Court vacates key federal permit for Atlantic Coast Pipeline
A federal appellate court vacated a key permit granted to the Atlantic Coast Pipeline, saying Tuesday that the U.S. Fish and Wildlife Service provided no specific limits for the allowable impact on threatened and endangered species.
The order's immediate impact was in dispute. Lawyers for the environmental groups that sued over the permit say all work must stop, but the lead developer said construction can continue on the multistate natural gas pipeline.
Jen Kostyniuk, a spokeswoman for Dominion Energy, wrote in an email that the decision only impacts certain activities in certain areas along the route. The project "will move forward with construction as scheduled," she wrote.
The court's order did not directly address construction or other work on the approximately $6.5 billion pipeline. The 4th Circuit wrote that its reasoning would be explained more thoroughly in a forthcoming opinion.
The Southern Environmental Law Center, which argued the case on behalf of Defenders of Wildlife, Virginia Wilderness Committee and Sierra Club, said the order means all construction and any activity associated with the pipeline must halt immediately.
Attorney D.J. Gerken said in an interview that construction must cease because other federal permits allowing work to proceed are contingent on the Fish and Wildlife Service permit.

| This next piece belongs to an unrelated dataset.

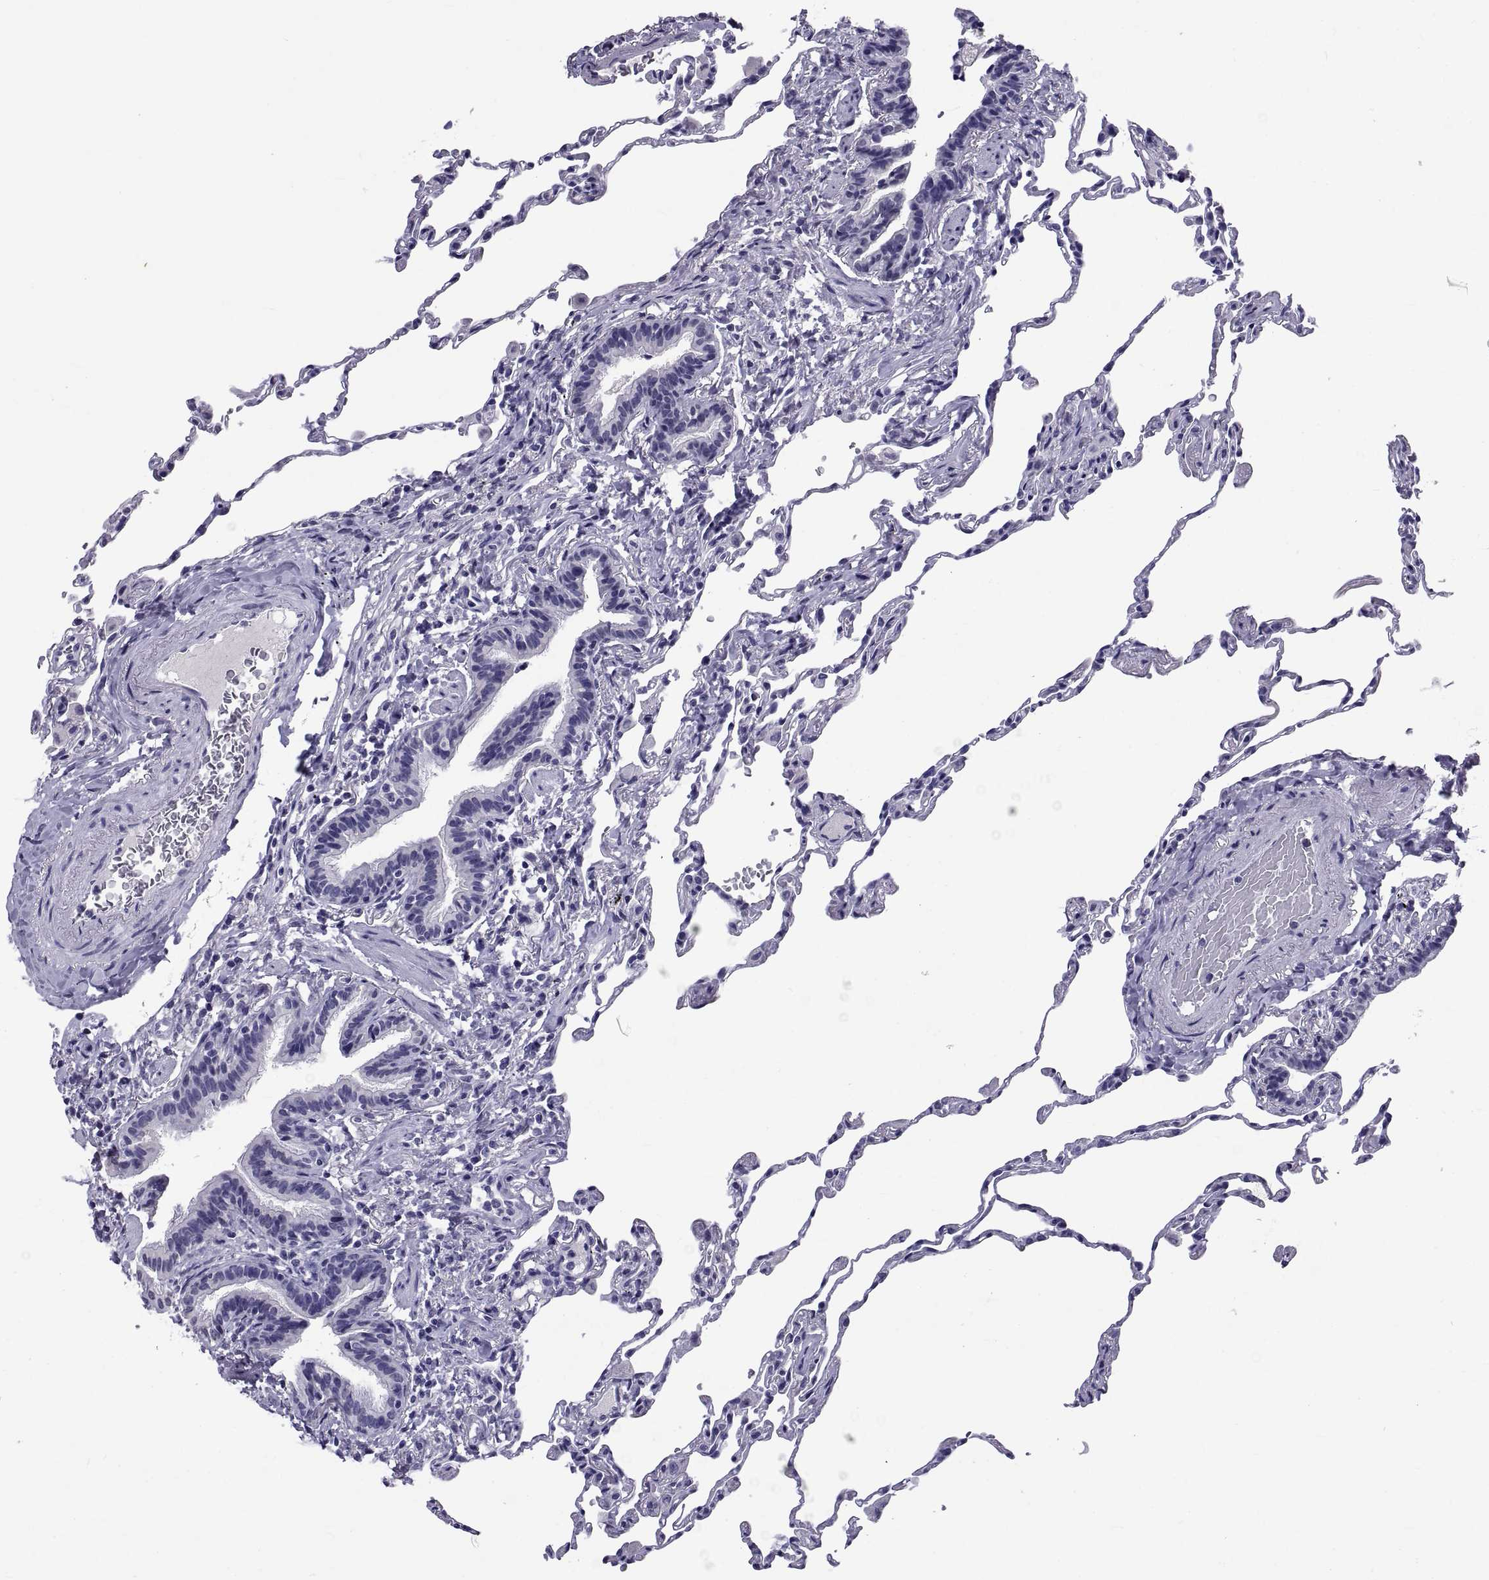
{"staining": {"intensity": "negative", "quantity": "none", "location": "none"}, "tissue": "lung", "cell_type": "Alveolar cells", "image_type": "normal", "snomed": [{"axis": "morphology", "description": "Normal tissue, NOS"}, {"axis": "topography", "description": "Lung"}], "caption": "Immunohistochemistry image of normal human lung stained for a protein (brown), which displays no positivity in alveolar cells.", "gene": "TGFBR3L", "patient": {"sex": "female", "age": 57}}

The Fish and Wildlife Service is looking at the court's decision and considering next steps, spokesman Gavin Shire wrote in an email.
A spokeswoman for the Federal Energy Regulatory Commission, which oversees interstate natural gas pipelines, couldn't immediately be reached.

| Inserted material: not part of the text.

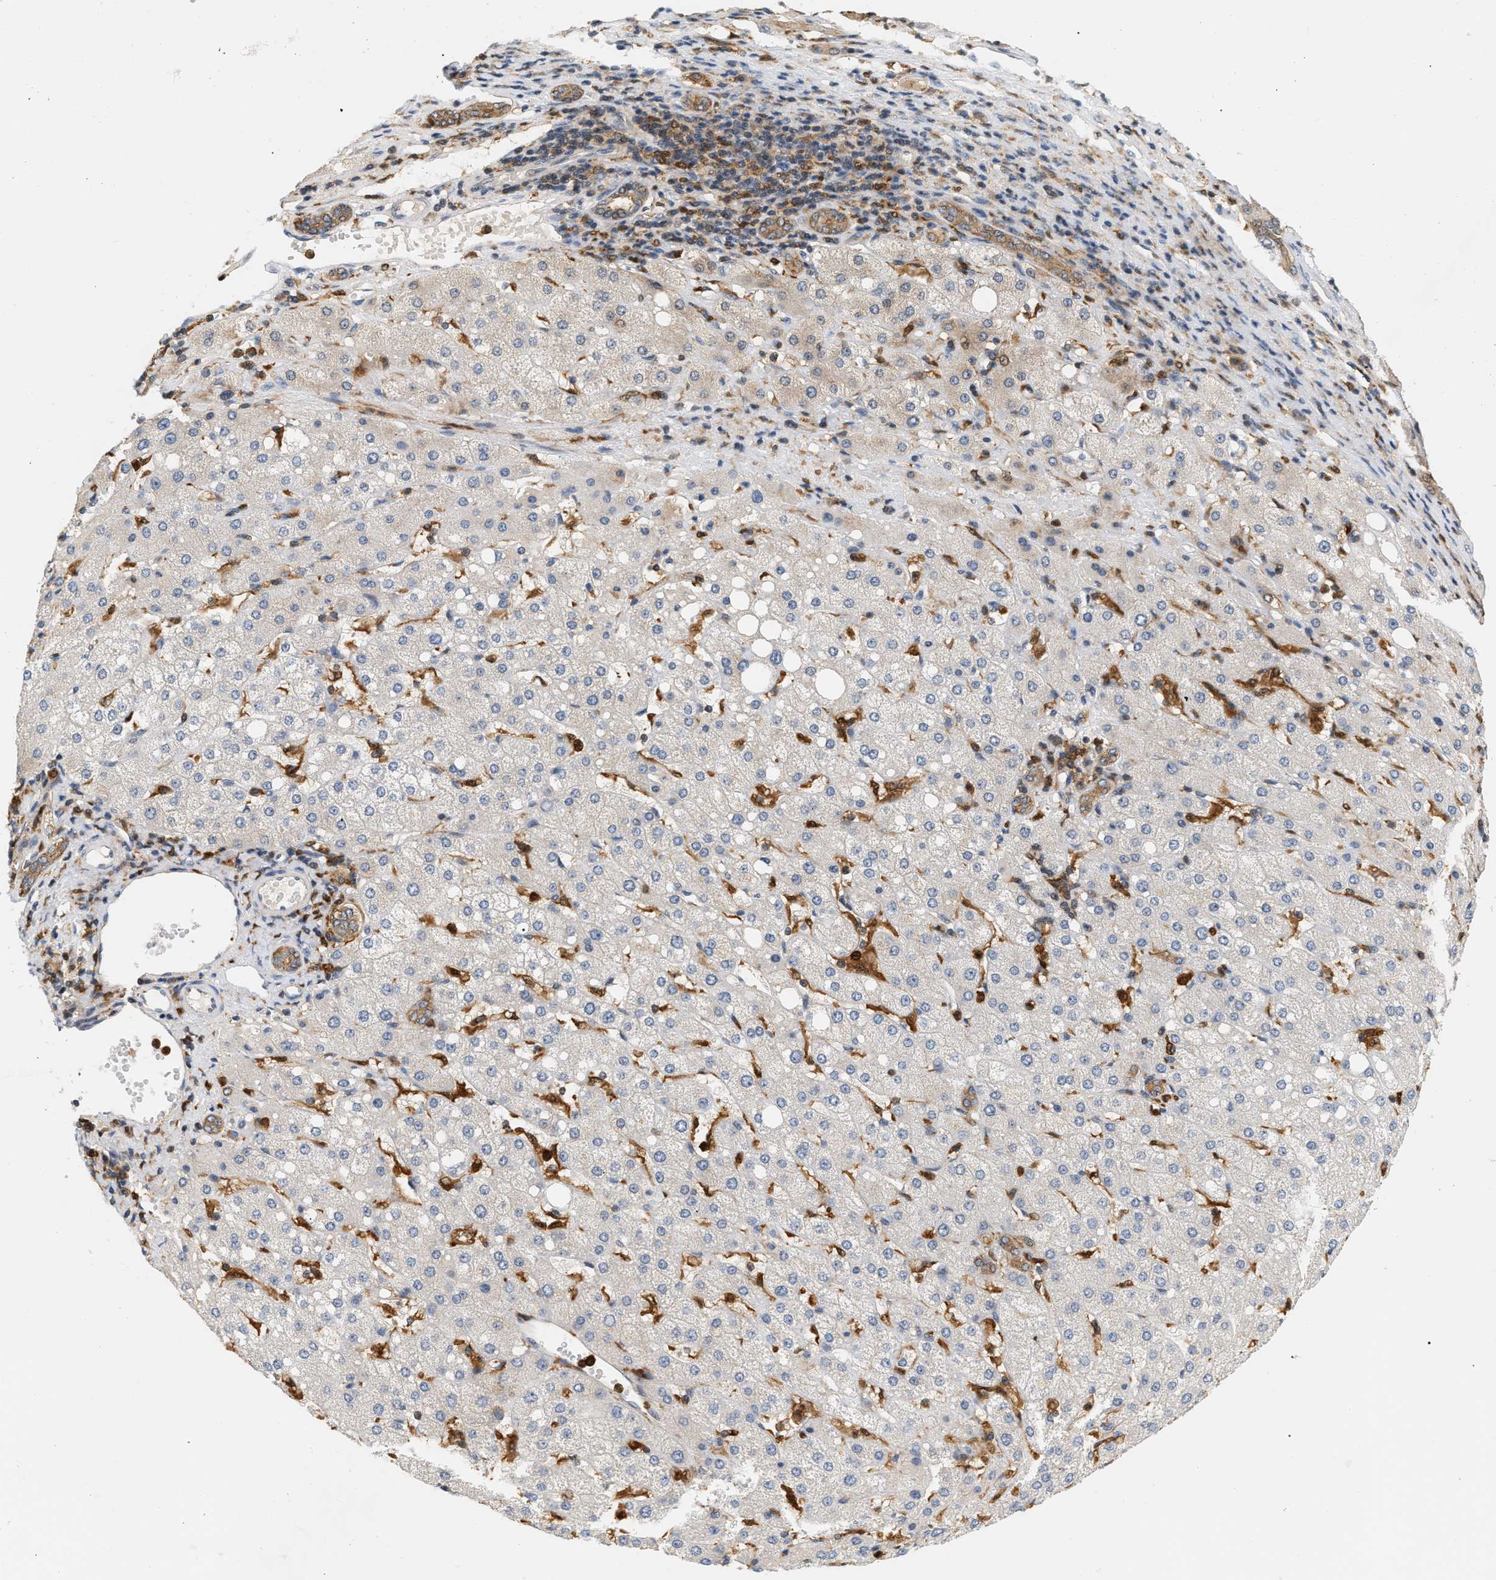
{"staining": {"intensity": "negative", "quantity": "none", "location": "none"}, "tissue": "liver cancer", "cell_type": "Tumor cells", "image_type": "cancer", "snomed": [{"axis": "morphology", "description": "Carcinoma, Hepatocellular, NOS"}, {"axis": "topography", "description": "Liver"}], "caption": "Human liver cancer stained for a protein using immunohistochemistry (IHC) reveals no positivity in tumor cells.", "gene": "PYCARD", "patient": {"sex": "male", "age": 80}}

The order addresses what's called an Incidental Take Statement, which usually authorizes a project to harm or kill no more than a limited number of threatened or endangered species. The environmental groups argued, and the court agreed, that the agency failed to set clear limits on the Atlantic Coast Pipeline's impact.
The court order says "the limits set by the agency are so indeterminate that they undermine the Incidental Take Statement's enforcement and monitoring function under the Endangered Species Act."

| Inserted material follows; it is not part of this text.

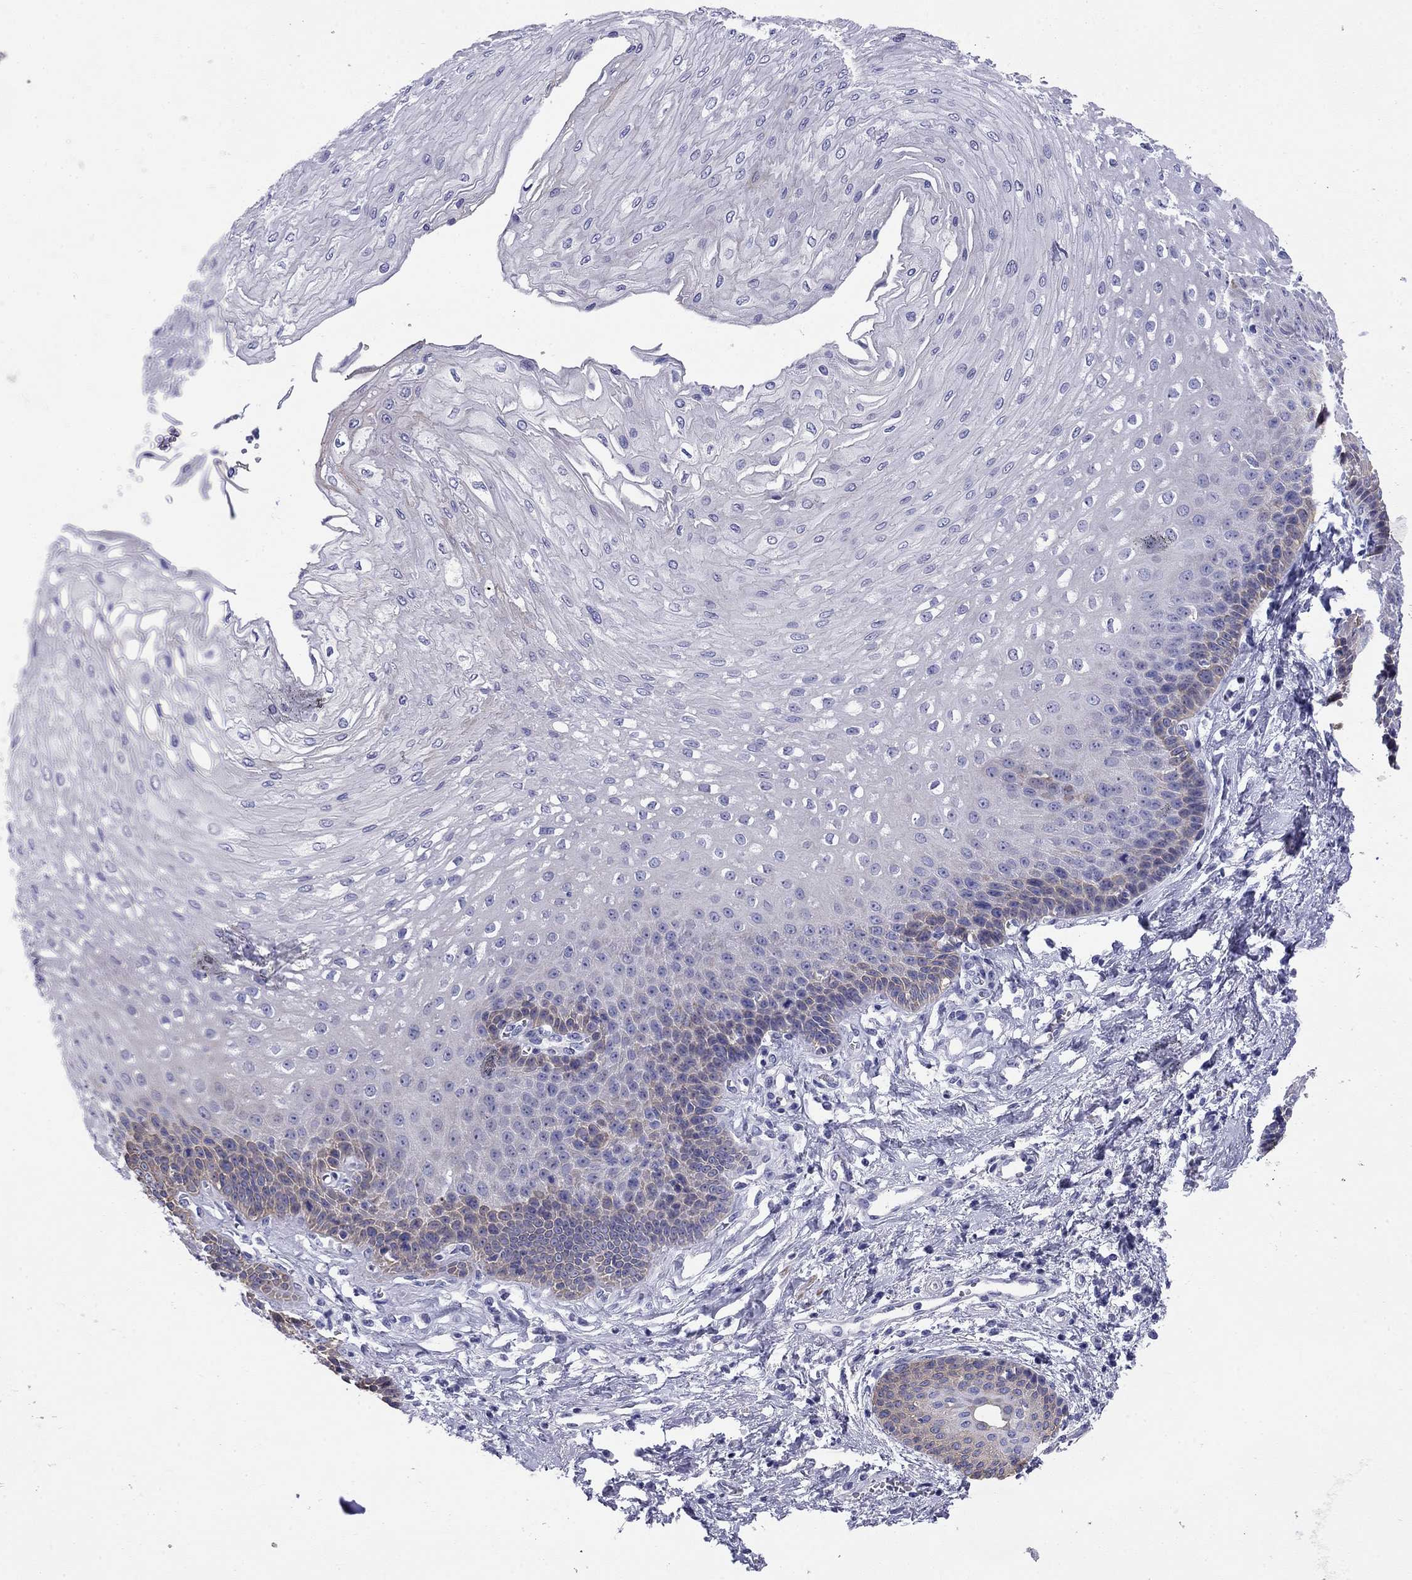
{"staining": {"intensity": "weak", "quantity": "<25%", "location": "cytoplasmic/membranous"}, "tissue": "esophagus", "cell_type": "Squamous epithelial cells", "image_type": "normal", "snomed": [{"axis": "morphology", "description": "Normal tissue, NOS"}, {"axis": "topography", "description": "Esophagus"}], "caption": "Immunohistochemistry histopathology image of benign esophagus: human esophagus stained with DAB shows no significant protein positivity in squamous epithelial cells.", "gene": "CMYA5", "patient": {"sex": "female", "age": 62}}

"Although we disagree with the outcome of the court's decision, and are evaluating our options, we are committed to working with the agency to address the concerns raised by the court's order," Kostyniuk wrote.
The pipeline will start in West Virginia and run through Virginia and North Carolina. Developers say it will boost the economy, create jobs and help utilities transition away from coal. Opponents say it will harm the environment, trample on property rights and commit the region to fossil fuels at a time when climate changes makes it imperative to invest in renewable energy.
Earlier Tuesday, a coalition of public interest groups filed a complaint with the U.S. Environmental Protection Agency's civil rights division, arguing that North Carolina failed to protect the civil rights of residents of color when it approved permits.
The complaint says the state obscured the route's disproportionate impact on black people and Native Americans by comparing demographics within a mile of the pipeline to the rest of each county, rather than the rest of the state.